#### Data for this exercise

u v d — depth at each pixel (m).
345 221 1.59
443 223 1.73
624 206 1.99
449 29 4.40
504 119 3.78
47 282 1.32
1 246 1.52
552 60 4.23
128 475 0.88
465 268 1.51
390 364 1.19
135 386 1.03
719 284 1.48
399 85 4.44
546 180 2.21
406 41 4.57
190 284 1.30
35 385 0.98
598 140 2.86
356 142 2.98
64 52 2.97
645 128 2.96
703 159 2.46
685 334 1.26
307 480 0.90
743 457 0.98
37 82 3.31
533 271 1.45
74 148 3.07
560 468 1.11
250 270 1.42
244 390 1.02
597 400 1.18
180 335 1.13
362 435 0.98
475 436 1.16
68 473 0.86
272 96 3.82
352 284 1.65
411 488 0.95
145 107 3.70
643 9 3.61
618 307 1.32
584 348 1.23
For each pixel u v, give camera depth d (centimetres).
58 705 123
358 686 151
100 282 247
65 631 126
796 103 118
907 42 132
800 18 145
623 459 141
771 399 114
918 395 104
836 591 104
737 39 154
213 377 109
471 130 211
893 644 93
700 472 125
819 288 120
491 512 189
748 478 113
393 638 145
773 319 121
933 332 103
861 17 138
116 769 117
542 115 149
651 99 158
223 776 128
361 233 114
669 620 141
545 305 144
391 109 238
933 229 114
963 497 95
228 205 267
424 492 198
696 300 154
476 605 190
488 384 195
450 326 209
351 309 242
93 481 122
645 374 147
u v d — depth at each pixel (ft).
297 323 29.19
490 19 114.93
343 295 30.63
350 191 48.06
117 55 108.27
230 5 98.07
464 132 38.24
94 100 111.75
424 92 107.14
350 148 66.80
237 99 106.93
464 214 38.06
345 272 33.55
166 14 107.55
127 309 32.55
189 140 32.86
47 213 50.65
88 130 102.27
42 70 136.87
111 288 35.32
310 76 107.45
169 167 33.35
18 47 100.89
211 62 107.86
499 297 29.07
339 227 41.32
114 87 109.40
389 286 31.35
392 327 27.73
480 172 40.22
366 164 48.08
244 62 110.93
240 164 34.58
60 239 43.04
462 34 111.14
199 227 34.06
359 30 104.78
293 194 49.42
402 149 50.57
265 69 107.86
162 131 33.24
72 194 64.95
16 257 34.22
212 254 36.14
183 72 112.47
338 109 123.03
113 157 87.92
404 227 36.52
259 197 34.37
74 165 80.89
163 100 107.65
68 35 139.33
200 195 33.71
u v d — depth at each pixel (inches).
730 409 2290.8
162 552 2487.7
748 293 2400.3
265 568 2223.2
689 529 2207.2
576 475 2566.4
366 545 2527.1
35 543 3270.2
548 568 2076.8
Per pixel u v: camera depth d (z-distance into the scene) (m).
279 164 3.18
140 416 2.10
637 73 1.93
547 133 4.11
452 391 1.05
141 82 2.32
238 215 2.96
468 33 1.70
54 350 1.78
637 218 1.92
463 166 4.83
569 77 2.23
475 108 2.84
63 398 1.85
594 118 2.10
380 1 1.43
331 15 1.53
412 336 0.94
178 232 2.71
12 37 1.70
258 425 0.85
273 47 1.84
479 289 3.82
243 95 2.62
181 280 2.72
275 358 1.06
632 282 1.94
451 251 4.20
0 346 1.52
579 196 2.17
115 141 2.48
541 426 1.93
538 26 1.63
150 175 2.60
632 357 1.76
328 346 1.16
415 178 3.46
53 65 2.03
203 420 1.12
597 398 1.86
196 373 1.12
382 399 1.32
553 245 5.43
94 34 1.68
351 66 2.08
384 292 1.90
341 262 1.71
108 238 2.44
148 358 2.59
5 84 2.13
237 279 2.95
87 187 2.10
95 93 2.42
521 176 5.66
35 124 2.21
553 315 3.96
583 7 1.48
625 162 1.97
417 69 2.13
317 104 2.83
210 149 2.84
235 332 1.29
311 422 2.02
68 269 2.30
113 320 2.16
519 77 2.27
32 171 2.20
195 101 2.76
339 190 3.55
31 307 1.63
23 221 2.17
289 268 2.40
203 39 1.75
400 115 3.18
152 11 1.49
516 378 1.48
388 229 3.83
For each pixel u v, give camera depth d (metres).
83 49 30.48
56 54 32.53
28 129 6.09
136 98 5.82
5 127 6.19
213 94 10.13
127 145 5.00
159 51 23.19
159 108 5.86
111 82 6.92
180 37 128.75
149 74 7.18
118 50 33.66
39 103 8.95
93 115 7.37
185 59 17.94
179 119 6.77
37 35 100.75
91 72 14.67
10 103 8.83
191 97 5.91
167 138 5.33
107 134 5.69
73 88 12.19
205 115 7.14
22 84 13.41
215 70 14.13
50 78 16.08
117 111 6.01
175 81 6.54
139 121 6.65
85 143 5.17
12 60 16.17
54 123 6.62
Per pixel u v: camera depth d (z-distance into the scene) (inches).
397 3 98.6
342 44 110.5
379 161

########

What the task asks -
Above this instruction are the records; retype exactly the lines from the one containing "464 132 38.24" up to and including the one containing "548 568 2076.8".

Answer below -
464 132 38.24
94 100 111.75
424 92 107.14
350 148 66.80
237 99 106.93
464 214 38.06
345 272 33.55
166 14 107.55
127 309 32.55
189 140 32.86
47 213 50.65
88 130 102.27
42 70 136.87
111 288 35.32
310 76 107.45
169 167 33.35
18 47 100.89
211 62 107.86
499 297 29.07
339 227 41.32
114 87 109.40
389 286 31.35
392 327 27.73
480 172 40.22
366 164 48.08
244 62 110.93
240 164 34.58
60 239 43.04
462 34 111.14
199 227 34.06
359 30 104.78
293 194 49.42
402 149 50.57
265 69 107.86
162 131 33.24
72 194 64.95
16 257 34.22
212 254 36.14
183 72 112.47
338 109 123.03
113 157 87.92
404 227 36.52
259 197 34.37
74 165 80.89
163 100 107.65
68 35 139.33
200 195 33.71
u v d — depth at each pixel (inches).
730 409 2290.8
162 552 2487.7
748 293 2400.3
265 568 2223.2
689 529 2207.2
576 475 2566.4
366 545 2527.1
35 543 3270.2
548 568 2076.8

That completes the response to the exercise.